_Textvorlage_:

Die Europäische Zentralbank gebe bereits viel Geld in die Mitgliedstaaten, allerdings außerhalb jeglicher politischer Kontrolle durch die Parlamente, kritisiert die SPD-Europaabgeordnete Evelyn Gebhardt. Sie fordert, dass diese Gelder unter demokratischer Kontrolle "richtig ausgegeben werden".

Evelyn Gebhardt im Gespräch mit Friedbert Meurer |
    Friedbert Meurer: Am 17. Juni wird in Griechenland das Parlament neu gewählt. Das sind nur sechs Wochen nach der letzten Wahl. Den Parteien ist es aber nicht gelungen, in Griechenland eine Regierung zu bilden. Jetzt sollen die Wählerinnen und Wähler wieder das Wort haben. Die letzte Umfrage in Griechenland sieht das Linksbündnis SYRIZA vorne mit 28 Prozent, die Konservativen dahinter mit 24 Prozent und die Sozialisten nur bei 15 Prozent. Bekanntlich hat sich SYRIZA darauf festgelegt, die Reform- und Sparbeschlüsse mit der Europäischen Union und dem Internationalen Währungsfonds werden nicht umgesetzt. Das bedeutet für die Staats- und Regierungschefs der EU, es wird jetzt ziemlich ernst.

_Aufgabenstellung_:
1. Beantworten Sie anhand des Interviews mit Evelyn Gebhardt folgende Fragen:
(a) Welcher Institution wirft Evelyn Gebhardt vor, Geld außerhalb jeglicher parlamentarischer Kontrolle in die Mitgliedstaaten zu geben?
(b) An welchem Tag wird in Griechenland das Parlament neu gewählt?
(c) Bei wie viel Prozent sieht die letzte Umfrage die Sozialisten?
2. Nehmen Sie das Interview mit Evelyn Gebhardt wieder auf und schreiben Sie es im Anschluss an den letzten Satz weiter.

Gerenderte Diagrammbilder
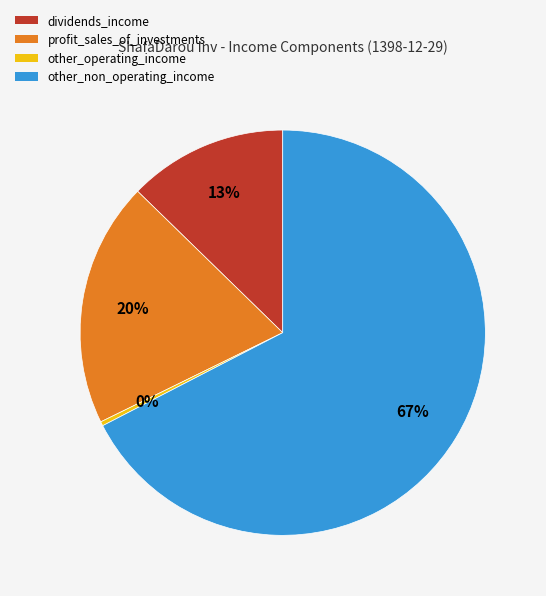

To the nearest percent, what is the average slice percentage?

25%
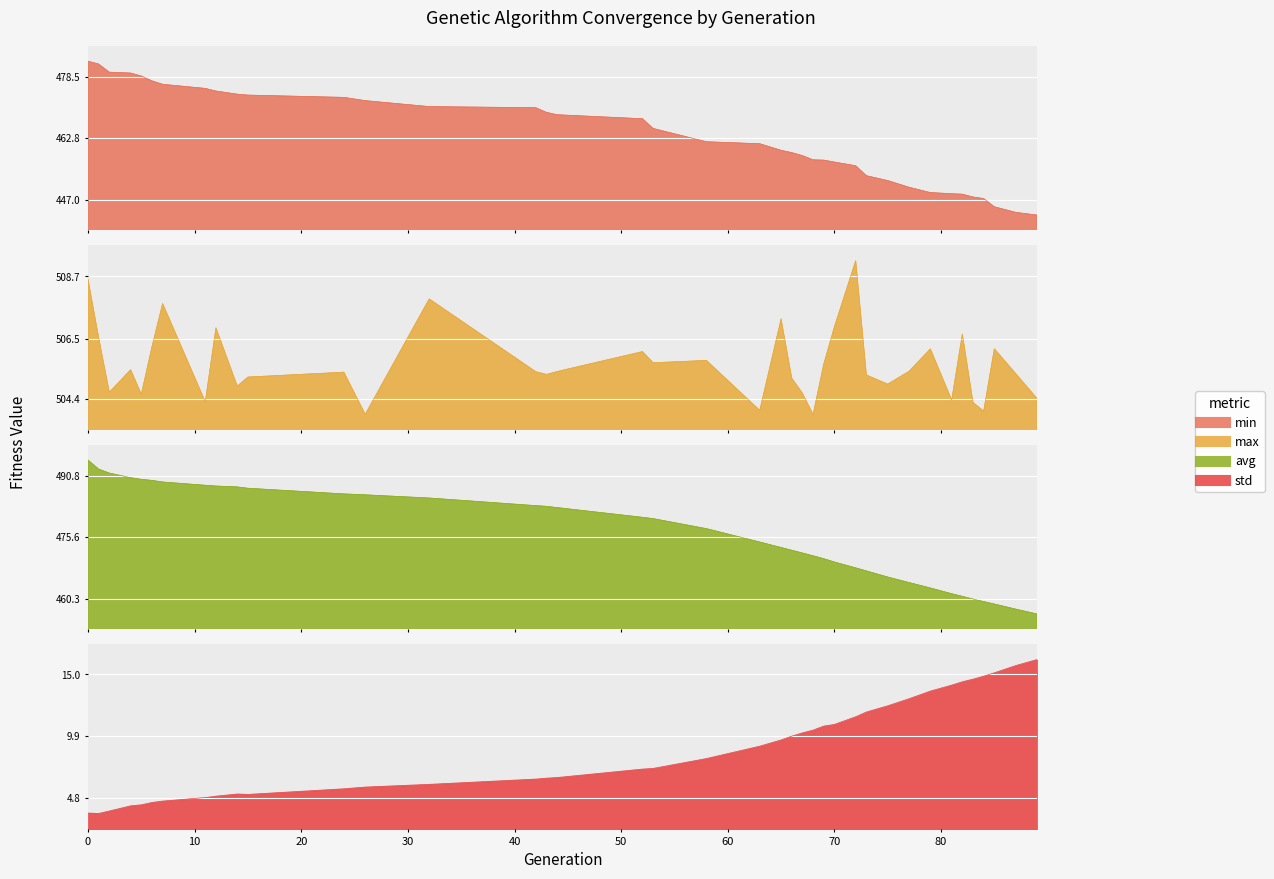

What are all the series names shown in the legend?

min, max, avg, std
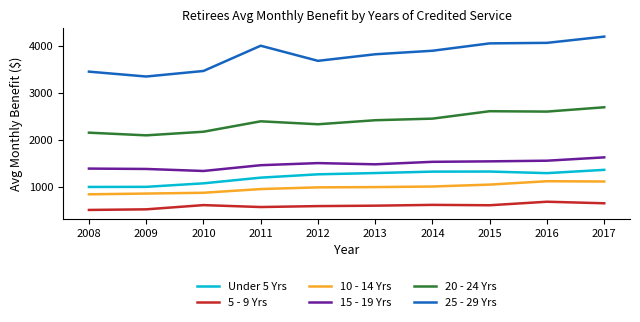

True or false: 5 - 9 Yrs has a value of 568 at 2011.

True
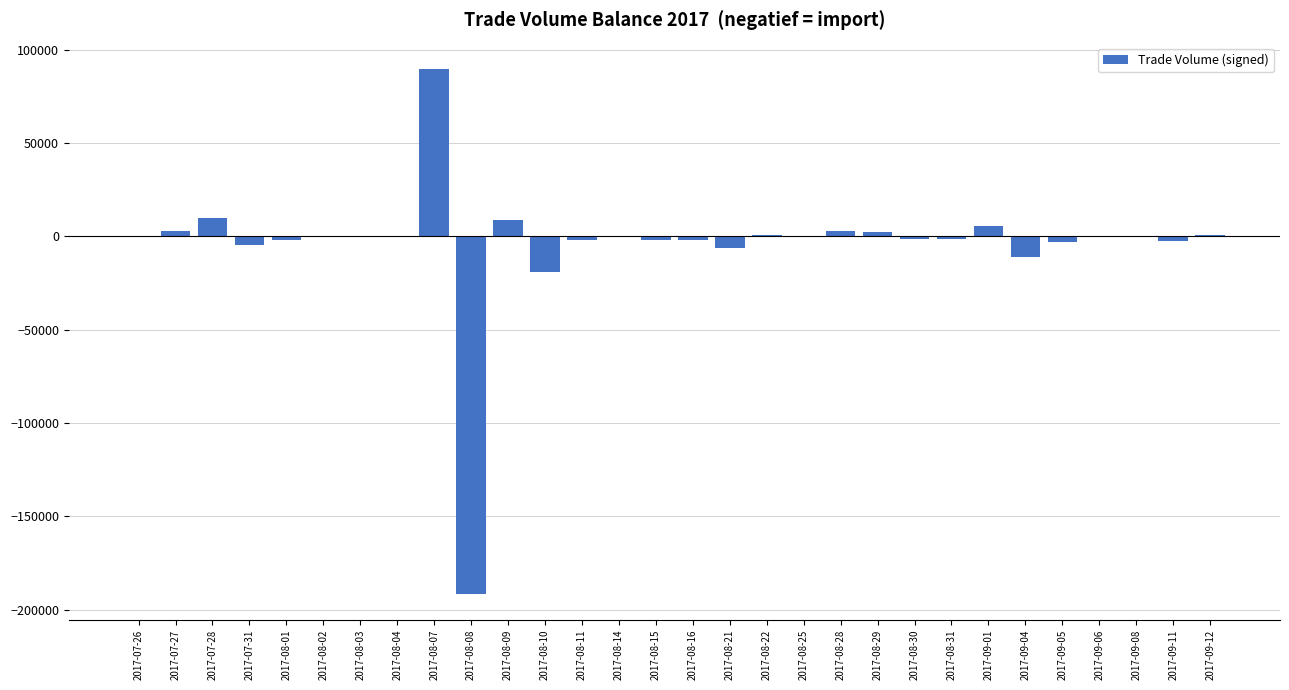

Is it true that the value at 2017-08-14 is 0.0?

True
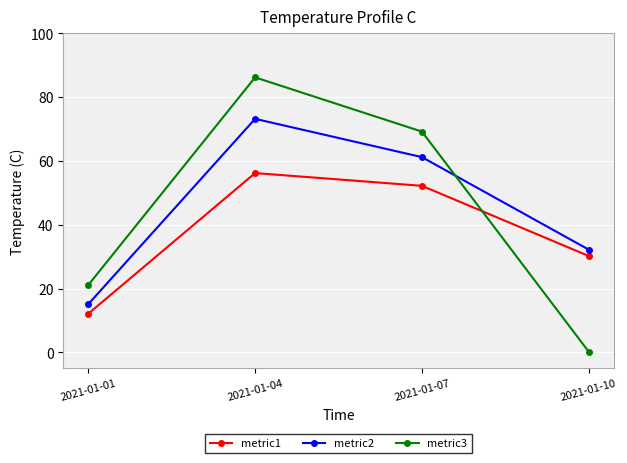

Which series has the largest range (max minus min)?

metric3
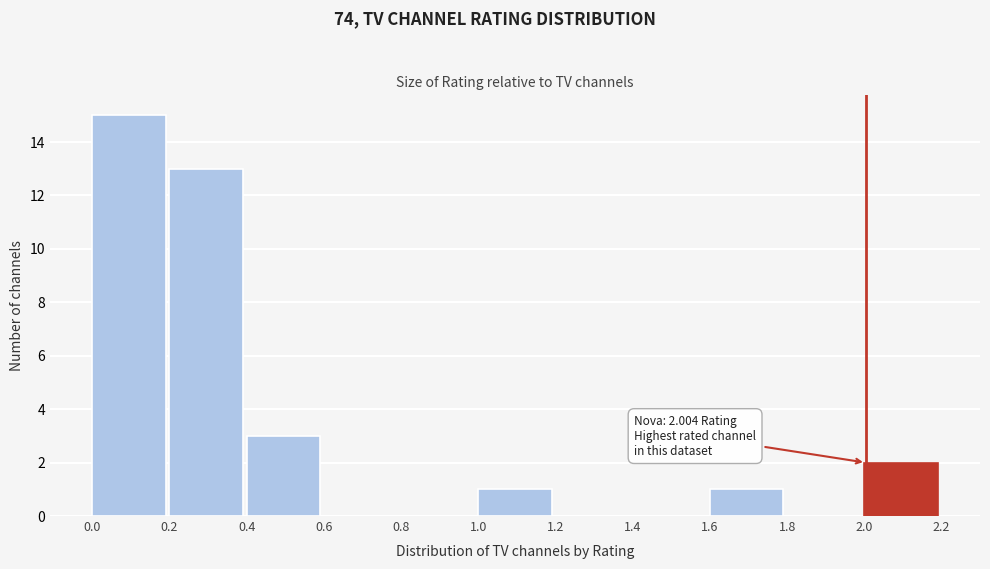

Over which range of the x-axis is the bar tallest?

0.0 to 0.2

_Lösungen zu Aufgaben_:
1.
(a) Der Europäischen Zentralbank.
(b) Am 17. Juni.
(c) Bei 15 Prozent.

2.
    Der EU-Gipfel hat noch keine Beschlüsse gefasst, das war auch nicht so vorgesehen, das soll erst im Juni erfolgen. Aber schon jetzt wurde genau verfolgt und beobachtet, welchen Eindruck hinterlässt der neue französische Präsident Hollande bei seinem ersten Auftritt. Evelyn Gebhardt ist seit langen Jahren Europaabgeordnete der SPD. Sie ist gut mit den französischen Gegebenheiten vertraut, war unter anderem Mitglied in einem wirtschaftspolitischen Beraterkreis von Amtsvorgänger Nicolas Sarkozy. Diesen Arbeitskreis hat sie aber dann verlassen. Guten Tag, Frau Gebhardt.

    Evelyn Gebhardt: Guten Tag.

    Meurer: Wissen Sie genau, was der neue französische Staatspräsident europapolitisch will?

    Gebhardt: Francois Hollande ist ein sehr pro-europäischer Präsident. Ich kenne ihn ja persönlich schon lange und weiß, dass ihm das eine Herzensangelegenheit ist. Allerdings muss die Politik auch so gestaltet sein, dass sie nicht nur Wirtschaftspolitik und Finanzpolitik bedeutet, sondern auch Politik für die Bürger, für die Menschen und in deren Sinne.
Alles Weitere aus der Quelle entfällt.